Fourth case of polio recorded in Papua New Guinea
Papua New Guinea record the fourth case of polio in an ongoing vaccine-derived poliovirus type 1 outbreak that marks the first return of the disease to the island nation since 2000.
According to an update from the World Health Organization (WHO) Western Pacific Region, a 22-month-old girl from Eastern Highlands Province was diagnosed as having polio on Aug 10, after suffering an onset of paralysis on Jul 8. Based on initial lab tests, her case is genetically linked to the three previous cases recorded this summer; two from Morobe Province, and one from Enga. Health officials are investigating 65 suspected cases.
"The identification of the case highlights the risk of polio in children under 5 years of age. Children can be protected from polio only with vaccination. Given substantial vaccination coverage gaps across the country, the risk of further spread of polio within the country continues to be classified as high," the WHO said.
Several polio vaccination campaigns are planned now through October throughout Papua New Guinea, with the goal of reaching 80% coverage among children under 5.
Aug 13 WHO update
More than half of all primary cases of MERS connected to camel exposure
Camel contact is a known risk factor for MER-CoV transmission.
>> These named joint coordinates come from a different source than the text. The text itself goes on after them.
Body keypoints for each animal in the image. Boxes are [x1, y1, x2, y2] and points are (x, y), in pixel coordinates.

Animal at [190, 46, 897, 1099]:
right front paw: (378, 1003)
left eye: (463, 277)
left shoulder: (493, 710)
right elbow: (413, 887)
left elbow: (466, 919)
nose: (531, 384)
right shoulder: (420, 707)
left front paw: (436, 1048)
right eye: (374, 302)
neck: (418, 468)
A new study published in Viruses suggests that more than half (55%) of primary cases of Middle Eastern respiratory syndrome coronavirus (MERS-CoV) occur in people who have direct contact with dromedary camels.
Researchers analyzed all MERS-CoV cases reported to the WHO between Jan 1, 2015 and Apr 13, 2018. Among the 1,125 lab-confirmed cases, 348 (30.9%) were primary (meaning the person did not contract the virus from someone else), 455 (40.4%) were secondary (often household or hospital-acquired cases), and 322 (28.6%) were unclassified.
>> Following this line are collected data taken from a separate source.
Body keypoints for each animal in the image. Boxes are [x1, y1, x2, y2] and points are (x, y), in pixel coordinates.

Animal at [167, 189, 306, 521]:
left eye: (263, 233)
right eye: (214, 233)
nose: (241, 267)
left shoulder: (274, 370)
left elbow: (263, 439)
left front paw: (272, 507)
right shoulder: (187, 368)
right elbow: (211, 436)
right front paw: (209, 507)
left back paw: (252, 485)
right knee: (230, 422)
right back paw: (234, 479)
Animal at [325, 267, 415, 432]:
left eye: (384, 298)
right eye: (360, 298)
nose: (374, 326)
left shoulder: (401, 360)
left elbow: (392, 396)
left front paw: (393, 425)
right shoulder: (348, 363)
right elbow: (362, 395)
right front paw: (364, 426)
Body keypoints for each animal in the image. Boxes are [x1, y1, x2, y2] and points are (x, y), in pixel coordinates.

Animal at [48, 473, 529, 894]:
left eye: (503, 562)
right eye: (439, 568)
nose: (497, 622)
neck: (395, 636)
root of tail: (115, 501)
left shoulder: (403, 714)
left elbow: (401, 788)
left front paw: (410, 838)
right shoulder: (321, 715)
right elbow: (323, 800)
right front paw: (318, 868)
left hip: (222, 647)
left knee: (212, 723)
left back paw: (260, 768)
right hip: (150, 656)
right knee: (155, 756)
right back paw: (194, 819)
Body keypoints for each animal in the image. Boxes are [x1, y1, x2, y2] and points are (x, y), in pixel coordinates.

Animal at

Among primary cases, 54.9% had contact with dromedaries, while only 1.1 % of secondary or unclassified cases reported camel contact.
Primary cases described both direct and indirect contact with camels: 164 (47.1%) reported physical contact with the animals, and 155 (44.5%) reported contact with products derived from camels, usually unpasteurized camel milk.
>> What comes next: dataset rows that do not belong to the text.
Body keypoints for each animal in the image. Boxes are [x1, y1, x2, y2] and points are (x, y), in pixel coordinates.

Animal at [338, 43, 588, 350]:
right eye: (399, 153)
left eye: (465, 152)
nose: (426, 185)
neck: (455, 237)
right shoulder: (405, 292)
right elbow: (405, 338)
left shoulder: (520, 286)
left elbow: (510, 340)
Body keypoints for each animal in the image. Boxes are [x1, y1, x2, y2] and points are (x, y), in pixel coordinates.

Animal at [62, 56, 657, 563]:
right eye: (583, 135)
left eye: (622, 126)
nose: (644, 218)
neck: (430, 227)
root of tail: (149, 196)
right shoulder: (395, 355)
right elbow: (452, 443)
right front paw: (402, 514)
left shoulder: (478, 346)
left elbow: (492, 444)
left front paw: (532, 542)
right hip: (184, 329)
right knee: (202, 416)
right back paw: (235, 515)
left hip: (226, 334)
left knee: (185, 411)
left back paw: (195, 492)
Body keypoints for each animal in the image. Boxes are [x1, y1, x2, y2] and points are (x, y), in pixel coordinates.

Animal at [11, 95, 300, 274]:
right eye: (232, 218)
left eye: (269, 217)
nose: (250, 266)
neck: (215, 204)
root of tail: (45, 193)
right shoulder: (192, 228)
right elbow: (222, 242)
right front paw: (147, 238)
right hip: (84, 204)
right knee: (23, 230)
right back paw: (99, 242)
"… further understanding the geographic scope of MERS-CoV circulation in dromedaries, and limiting direct and indirect contact with infected dromedaries, remains important for reducing zoonotic transmission of MERS-CoV," the authors concluded.
Aug 13 Viruses study
Promising phase 2 trial for complicated UTI treatment
A phase 2 clinical trial for Entasis Therapeutics' β-lactamase inhibitor, ETX2514, in combination with sulbactam (ETX2514SUL), suggested safe and efficacious treatment of complicated urinary tract infections (cUTI) including acute pyelonephritis (kidney infection) in adults, the company said in a press release today.
The results will prepare Entasis for a Phase 3 trail in the early part of next year, which will focus on carbapenem-resistant Acinetobacter baumannii infections.
"Infections caused by Gram-negative bacteria are a major healthcare challenge today, as resistance to older antibiotics is growing," said Manos Perros, chief executive officer of Entasis in the press release. "The results of this Phase 2 trial support progression of ETX2514SUL into Phase 3, an important next step in developing our pipeline of pathogen-targeted products against drug-resistant bacterial infections."
The phase 2 trial included 80 patients randomized to receive either a dose of ETX2514SUL (ETX2514 1 g plus sulbactam 1 g) or a matching placebo every 6 hours for 7 days. Patients in both arms also received background therapy with 500 mg IV of imipenem/cilastatin (IMI) every 6 hours.
According to the press release, ETX2514SUL was generally well tolerated. The adverse event profile of ETX2514SUL was similar to placebo with no serious adverse events reported in either arm.